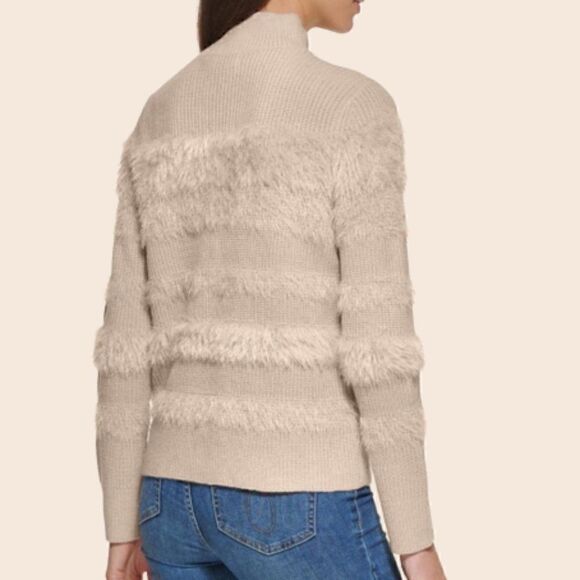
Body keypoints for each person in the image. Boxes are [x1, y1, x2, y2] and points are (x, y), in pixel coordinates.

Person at [93, 1, 447, 578]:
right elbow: (378, 344)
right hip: (298, 498)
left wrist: (120, 529)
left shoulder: (161, 110)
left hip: (168, 507)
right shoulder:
################
TASK
For the word "right", say how many lines of the listing contain it; give the number alone.

WRITTEN SOLUTION
3